16.10.11

One Before Bed

Have just finished watching Thursday's BBC Question Time in which Mark Littlewood from the IEA gave an impassioned defence of free market economics in a hall of question time's usual swivel-eyed left-wing lunatics.

What was particularly interesting was the rousing debate on the future of the NHS - it doesn't take much to raise the ire of the assembled state-paid paper shufflers, diversity coordinators & 5-a-day managers.

What was particular interesting was the widespread detachment from reality about the state of our healthcare; it soon degenerated into "no, the NHS's outcomes are better than [insert evil private/any other healthcare system]'s".

He pointed out that he was not going to bite into the usual canard of "you just want the NHS to be the US healthcare system" and pointed to other systems like Singapore's, only to be shouted down saying it was even worse.

Apparently the WHO disagree; it ranks Singapore at #6.

The UK? Number 18.

Emotionalism aside how about we go for reductionist's approach: we simply copy what the WHO's #1 healthcare system is doing: France.


So how does this system work then (note: links wikipedia, emboldened/underlined text my own)?

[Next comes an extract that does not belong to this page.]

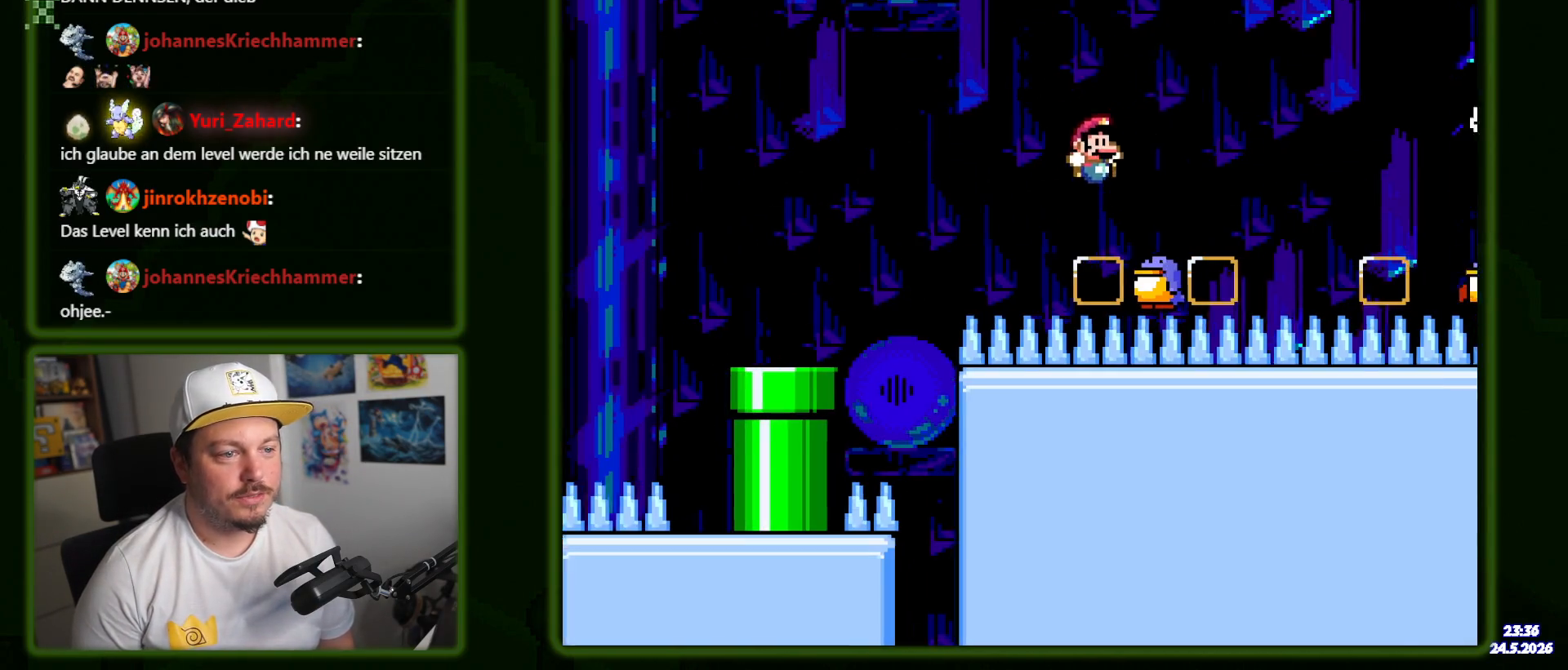
{"buttons": ["DPAD_RIGHT"], "events": [[150, "Y", "up"], [200, "B", "up"]]}
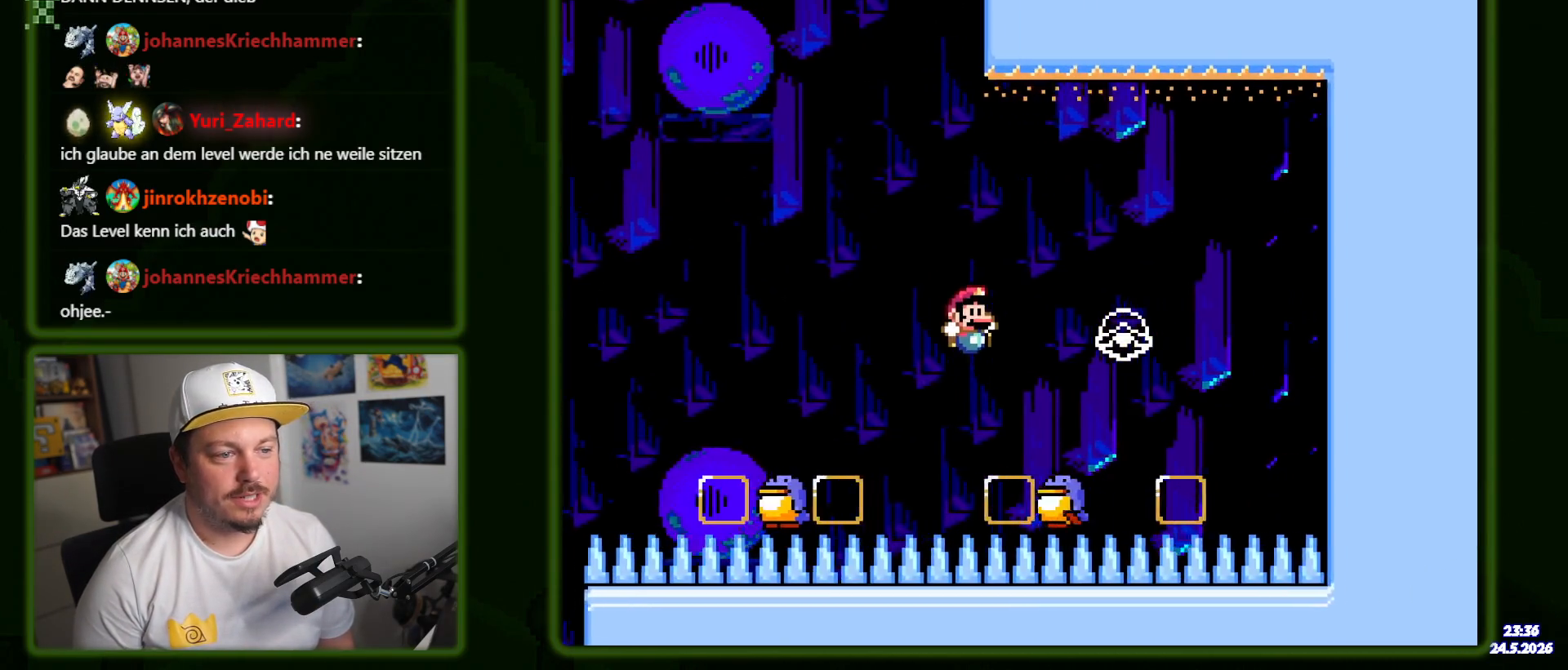
{"buttons": ["DPAD_RIGHT"], "events": [[267, "DPAD_RIGHT", "up"], [284, "DPAD_LEFT", "down"], [400, "DPAD_LEFT", "up"], [417, "DPAD_RIGHT", "down"]]}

France has a system of universal health care largely financed by government national health insurance. In its 2000 assessment of world health care systems, the World Health Organization found that France provided the "best overall health care" in the world.[1] In 2005, France spent 11.2% of GDP on health care, or US$3,926 per capita, a figure much higher than the average spent by countries in Europe but less than in the US. Approximately 77% of health expenditures are covered by government funded agencies.[2]
Great so let's spend more money on healthcare! A chorus of praise for this action goes up amongst of Britains established medical monopoly!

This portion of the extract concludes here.